Multivariate Analysis: Future Directions 2

Author: C.M. Cuadras,C.R. Rao

Publisher: Elsevier

ISBN: 148329756X

Category: Mathematics

Page: 494

View: 4572

The contributions in this volume, made by distinguished statisticians in several frontier areas of research in multivariate analysis, cover a broad field and indicate future directions of research. The topics covered include discriminant analysis, multidimensional scaling, categorical data analysis, correspondence analysis and biplots, association analysis, latent variable models, bootstrap distributions, differential geometry applications and others. Most of the papers propose generalizations or new applications of multivariate analysis. This volume will be of great interest to statisticians, probabilists, data analysts and scientists working in the disciplines such as biology, biometry, ecology, medicine, econometry, psychometry and marketing. It will be a valuable guide to professors, researchers and graduate students seeking new and promising lines of statistical research.

Statistical Models

Theory and Practice

Author: David A. Freedman

Publisher: Cambridge University Press

ISBN: 9781139477314

Category: Mathematics

Page: N.A

View: 8254

This lively and engaging book explains the things you have to know in order to read empirical papers in the social and health sciences, as well as the techniques you need to build statistical models of your own. The discussion in the book is organized around published studies, as are many of the exercises. Relevant journal articles are reprinted at the back of the book. Freedman makes a thorough appraisal of the statistical methods in these papers and in a variety of other examples. He illustrates the principles of modelling, and the pitfalls. The discussion shows you how to think about the critical issues - including the connection (or lack of it) between the statistical models and the real phenomena. The book is written for advanced undergraduates and beginning graduate students in statistics, as well as students and professionals in the social and health sciences.
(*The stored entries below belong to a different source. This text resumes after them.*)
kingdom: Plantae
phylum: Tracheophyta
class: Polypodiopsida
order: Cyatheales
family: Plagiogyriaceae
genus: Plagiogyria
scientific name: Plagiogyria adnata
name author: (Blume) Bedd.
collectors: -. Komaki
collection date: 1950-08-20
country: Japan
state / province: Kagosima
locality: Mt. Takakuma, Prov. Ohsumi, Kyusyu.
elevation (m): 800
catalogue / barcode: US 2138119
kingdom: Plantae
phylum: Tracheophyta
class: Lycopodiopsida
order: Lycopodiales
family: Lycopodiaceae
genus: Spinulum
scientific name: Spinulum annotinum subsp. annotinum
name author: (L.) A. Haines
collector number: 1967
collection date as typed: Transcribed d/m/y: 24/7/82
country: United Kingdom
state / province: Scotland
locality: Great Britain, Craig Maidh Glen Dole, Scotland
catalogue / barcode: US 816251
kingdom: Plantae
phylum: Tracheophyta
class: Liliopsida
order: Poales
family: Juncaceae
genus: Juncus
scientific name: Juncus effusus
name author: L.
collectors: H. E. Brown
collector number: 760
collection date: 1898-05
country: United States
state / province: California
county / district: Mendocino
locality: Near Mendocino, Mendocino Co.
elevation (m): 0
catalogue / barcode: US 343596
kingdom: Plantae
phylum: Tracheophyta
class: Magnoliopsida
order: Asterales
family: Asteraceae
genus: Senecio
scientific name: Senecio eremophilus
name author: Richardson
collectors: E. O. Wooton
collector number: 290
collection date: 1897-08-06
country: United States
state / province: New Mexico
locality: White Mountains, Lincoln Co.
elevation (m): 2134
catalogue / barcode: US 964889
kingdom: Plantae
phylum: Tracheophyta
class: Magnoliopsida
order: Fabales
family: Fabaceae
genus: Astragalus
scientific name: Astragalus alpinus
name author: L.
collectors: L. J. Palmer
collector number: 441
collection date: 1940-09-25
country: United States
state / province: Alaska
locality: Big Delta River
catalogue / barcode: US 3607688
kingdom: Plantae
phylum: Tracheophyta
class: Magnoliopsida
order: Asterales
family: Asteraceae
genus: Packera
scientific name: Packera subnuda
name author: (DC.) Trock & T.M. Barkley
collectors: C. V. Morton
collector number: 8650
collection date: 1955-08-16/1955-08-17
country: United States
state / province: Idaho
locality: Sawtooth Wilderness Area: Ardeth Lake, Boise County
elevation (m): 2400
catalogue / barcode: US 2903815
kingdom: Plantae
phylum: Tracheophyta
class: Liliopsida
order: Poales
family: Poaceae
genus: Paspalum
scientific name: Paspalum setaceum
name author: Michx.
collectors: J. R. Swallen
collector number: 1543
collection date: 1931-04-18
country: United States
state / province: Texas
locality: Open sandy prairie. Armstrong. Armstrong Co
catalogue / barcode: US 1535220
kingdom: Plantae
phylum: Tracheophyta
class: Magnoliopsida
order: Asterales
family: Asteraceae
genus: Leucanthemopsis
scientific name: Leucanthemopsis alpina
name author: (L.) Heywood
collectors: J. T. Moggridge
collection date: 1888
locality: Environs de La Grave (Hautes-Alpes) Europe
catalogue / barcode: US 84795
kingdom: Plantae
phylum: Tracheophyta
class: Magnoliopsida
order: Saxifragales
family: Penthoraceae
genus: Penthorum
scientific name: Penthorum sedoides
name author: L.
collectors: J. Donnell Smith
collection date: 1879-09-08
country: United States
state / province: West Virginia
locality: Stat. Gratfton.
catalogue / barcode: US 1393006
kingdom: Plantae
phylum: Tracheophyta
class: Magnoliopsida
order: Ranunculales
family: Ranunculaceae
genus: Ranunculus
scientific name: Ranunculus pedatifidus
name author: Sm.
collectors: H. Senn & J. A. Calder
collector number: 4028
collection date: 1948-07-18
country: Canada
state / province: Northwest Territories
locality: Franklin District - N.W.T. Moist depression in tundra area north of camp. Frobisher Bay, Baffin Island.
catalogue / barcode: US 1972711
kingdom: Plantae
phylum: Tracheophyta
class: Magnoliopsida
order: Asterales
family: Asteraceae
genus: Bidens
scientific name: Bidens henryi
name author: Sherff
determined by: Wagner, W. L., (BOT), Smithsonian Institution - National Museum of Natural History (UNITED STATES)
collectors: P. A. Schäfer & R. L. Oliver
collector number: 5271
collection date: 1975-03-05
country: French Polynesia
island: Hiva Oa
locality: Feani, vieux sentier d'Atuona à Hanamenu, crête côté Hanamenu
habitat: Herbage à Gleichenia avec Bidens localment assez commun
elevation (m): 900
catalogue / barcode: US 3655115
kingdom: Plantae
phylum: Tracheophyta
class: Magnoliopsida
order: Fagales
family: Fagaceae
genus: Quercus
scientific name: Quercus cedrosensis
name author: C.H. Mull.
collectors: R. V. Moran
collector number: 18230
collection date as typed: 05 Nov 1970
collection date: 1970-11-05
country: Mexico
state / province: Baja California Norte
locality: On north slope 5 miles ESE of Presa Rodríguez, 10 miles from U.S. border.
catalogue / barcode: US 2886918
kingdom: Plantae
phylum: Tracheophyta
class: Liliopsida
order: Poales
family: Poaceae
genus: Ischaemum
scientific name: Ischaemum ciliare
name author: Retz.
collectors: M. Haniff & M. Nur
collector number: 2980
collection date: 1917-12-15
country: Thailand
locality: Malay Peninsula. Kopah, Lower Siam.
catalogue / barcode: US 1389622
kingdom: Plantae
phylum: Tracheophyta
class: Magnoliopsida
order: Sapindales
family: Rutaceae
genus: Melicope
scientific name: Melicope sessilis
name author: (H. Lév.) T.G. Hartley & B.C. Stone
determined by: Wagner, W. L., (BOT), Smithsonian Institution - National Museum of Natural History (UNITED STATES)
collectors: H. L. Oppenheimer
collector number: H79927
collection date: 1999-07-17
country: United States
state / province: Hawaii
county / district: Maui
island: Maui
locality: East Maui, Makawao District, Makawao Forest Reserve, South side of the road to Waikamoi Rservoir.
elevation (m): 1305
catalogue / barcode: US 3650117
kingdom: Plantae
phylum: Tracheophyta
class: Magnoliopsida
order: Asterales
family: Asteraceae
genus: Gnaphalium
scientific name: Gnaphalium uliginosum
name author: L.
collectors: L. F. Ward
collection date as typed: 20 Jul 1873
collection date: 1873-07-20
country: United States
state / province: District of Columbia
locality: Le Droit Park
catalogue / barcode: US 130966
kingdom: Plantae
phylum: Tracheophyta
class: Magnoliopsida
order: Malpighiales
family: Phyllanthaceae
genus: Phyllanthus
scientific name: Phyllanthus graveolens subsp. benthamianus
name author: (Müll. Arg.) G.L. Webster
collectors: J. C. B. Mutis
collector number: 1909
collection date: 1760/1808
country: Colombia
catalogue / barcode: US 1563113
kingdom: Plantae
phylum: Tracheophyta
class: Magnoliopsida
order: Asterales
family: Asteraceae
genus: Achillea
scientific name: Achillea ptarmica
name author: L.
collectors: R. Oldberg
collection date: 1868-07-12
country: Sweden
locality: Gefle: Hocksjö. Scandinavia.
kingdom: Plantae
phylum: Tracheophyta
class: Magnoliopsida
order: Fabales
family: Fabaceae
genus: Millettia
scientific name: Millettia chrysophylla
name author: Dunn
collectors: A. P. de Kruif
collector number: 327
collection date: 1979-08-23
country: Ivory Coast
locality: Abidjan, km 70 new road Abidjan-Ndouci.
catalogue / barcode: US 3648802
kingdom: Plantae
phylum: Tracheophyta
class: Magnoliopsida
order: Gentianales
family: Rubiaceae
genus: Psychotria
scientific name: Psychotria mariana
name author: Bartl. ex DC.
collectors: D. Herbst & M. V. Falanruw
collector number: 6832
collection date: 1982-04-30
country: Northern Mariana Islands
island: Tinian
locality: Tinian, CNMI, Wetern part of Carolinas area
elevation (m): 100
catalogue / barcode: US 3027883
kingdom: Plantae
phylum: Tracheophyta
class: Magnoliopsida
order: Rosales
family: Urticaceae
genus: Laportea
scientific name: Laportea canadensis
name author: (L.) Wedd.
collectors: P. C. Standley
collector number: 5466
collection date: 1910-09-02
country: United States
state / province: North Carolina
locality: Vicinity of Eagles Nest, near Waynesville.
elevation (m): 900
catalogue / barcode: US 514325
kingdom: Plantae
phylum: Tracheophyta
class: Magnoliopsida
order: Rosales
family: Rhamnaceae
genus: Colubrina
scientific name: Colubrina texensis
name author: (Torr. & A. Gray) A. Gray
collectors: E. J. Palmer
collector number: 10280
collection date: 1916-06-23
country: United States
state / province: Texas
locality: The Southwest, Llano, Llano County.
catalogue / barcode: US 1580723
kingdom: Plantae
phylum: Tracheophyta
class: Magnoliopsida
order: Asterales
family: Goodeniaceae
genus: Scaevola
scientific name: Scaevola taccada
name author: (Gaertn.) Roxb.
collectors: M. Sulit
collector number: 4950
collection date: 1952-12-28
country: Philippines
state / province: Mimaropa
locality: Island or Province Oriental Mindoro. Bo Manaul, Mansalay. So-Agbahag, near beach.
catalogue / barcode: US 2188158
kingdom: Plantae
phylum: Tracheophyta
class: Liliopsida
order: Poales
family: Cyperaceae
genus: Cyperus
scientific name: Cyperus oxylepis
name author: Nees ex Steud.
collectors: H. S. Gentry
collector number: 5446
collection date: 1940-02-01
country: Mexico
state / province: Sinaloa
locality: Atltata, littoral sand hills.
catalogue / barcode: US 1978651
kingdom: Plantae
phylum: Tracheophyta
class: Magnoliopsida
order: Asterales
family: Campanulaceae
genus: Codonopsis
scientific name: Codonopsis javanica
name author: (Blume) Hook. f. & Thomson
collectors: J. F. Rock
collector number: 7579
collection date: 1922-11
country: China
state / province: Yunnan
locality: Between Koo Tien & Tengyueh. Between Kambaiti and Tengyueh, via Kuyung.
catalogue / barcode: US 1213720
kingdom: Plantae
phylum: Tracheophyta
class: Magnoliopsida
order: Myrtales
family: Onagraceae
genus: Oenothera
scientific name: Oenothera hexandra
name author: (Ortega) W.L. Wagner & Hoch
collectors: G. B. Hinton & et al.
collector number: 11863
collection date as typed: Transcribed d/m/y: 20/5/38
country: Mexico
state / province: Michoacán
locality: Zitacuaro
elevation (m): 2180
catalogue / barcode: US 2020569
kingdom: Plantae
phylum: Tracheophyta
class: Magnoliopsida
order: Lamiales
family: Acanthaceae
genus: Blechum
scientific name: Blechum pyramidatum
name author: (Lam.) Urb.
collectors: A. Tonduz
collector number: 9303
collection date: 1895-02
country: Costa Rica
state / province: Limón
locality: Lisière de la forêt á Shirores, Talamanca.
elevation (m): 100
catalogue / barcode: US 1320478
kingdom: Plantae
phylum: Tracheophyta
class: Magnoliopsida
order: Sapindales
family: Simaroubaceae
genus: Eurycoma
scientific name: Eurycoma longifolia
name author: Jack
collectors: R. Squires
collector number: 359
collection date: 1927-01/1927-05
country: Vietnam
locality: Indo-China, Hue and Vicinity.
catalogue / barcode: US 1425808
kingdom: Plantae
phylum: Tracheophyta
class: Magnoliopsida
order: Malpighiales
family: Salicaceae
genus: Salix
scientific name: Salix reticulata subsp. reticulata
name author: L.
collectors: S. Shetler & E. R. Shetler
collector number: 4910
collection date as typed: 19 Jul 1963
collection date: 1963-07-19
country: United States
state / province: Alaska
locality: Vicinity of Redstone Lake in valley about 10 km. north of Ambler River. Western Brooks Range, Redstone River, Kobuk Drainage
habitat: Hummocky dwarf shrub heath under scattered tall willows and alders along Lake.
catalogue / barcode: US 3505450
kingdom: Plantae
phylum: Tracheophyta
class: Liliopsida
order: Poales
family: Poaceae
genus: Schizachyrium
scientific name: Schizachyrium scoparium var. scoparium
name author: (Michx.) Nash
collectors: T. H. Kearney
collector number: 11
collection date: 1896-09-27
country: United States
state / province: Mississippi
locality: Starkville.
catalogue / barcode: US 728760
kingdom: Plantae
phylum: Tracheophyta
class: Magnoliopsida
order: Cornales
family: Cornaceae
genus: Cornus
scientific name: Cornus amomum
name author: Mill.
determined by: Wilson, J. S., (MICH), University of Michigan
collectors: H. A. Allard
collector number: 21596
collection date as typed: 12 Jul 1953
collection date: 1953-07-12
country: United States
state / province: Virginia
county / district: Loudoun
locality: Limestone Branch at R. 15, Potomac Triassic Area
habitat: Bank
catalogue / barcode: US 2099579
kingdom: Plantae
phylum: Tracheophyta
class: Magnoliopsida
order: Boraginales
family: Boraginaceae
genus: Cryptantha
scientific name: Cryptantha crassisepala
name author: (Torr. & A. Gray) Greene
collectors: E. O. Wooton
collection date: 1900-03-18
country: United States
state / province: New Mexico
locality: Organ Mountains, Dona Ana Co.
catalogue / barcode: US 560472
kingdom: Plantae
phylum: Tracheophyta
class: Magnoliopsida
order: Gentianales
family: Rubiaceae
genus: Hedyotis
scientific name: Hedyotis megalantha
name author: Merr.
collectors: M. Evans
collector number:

Chemometrics in Spectroscopy

Author: Howard Mark,Jerry Workman, Jr.

Publisher: Academic Press

ISBN: 0128053305

Category: Science

Page: 1090

View: 1543

Chemometrics in Spectroscopy, Second Edition, provides the reader with the methodology crucial to apply chemometrics to real world data. It allows scientists using spectroscopic instruments to find explanations and solutions to their problems when they are confronted with unexpected and unexplained results. Unlike other books on these topics, it explains the root causes of the phenomena that lead to these results. While books on NIR spectroscopy sometimes cover basic chemometrics, they do not mention many of the advanced topics this book discusses. In addition, traditional chemometrics books do not cover spectroscopy to the point of understanding the basis for the underlying phenomena. The second edition has been expanded with 50% more content covering advances in the field that have occurred in the last 10 years, including calibration transfer, units of measure in spectroscopy, principal components, clinical data reporting, classical least squares, regression models, spectral transfer, and more. Written in the column format of the authors’ online magazine Presents topical and important chapters for those involved in analysis work, both research and routine Focuses on practical issues in the implementation of chemometrics for NIR Spectroscopy Includes a companion website with 350 additional color figures that illustrate CLS concepts

Applied Multivariate Statistical Analysis - Summaries of theory and Exercises solved

Author: Mercedes Orús Lacort

Publisher: Lulu.com

ISBN: 1291886109

Category: Technology & Engineering

Page: 124

View: 6598

Applied Multivariate Statistical Analysis, is a book that is intended for university students of any college. You'll find theory as summaries, and exercises solved, on the following topics: Multiple Linear Regression, Principal Component Analysis (without and with Varimax rotation), Analysis of Hierarchical Cluster, Discriminant Analysis, and Single and Multiple Correspondence Analysis. The Minitab Statistical package, have been used in the resolution of problems.